(Extracted page text data)
------

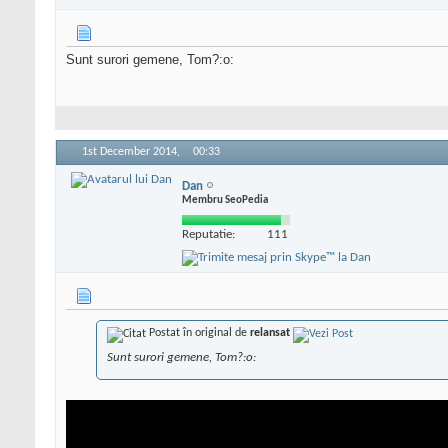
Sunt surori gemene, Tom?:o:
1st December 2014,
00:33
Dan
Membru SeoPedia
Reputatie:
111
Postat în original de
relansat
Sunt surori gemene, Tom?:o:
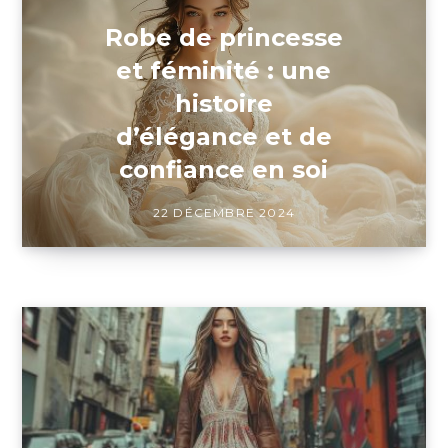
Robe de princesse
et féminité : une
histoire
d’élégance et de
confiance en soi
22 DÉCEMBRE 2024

------

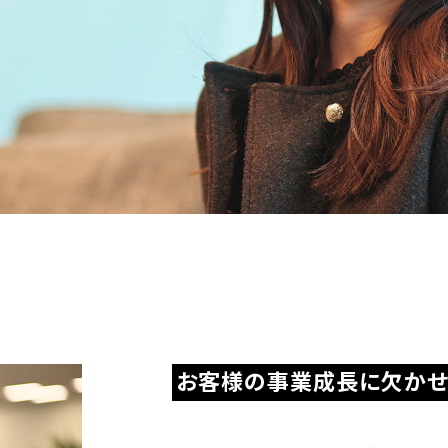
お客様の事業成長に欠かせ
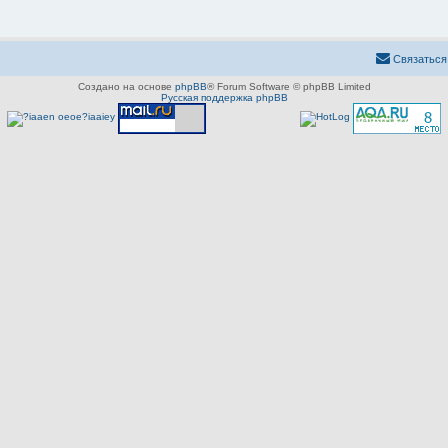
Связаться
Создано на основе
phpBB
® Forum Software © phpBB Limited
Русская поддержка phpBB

------

### [What to do]
Each line in the entries above, starting at the line with "Создано на основе" and ending at the line with "Русская поддержка phpBB", is to be printed exactly, and only those lines.

### [Response area]
Создано на основе
phpBB
® Forum Software © phpBB Limited
Русская поддержка phpBB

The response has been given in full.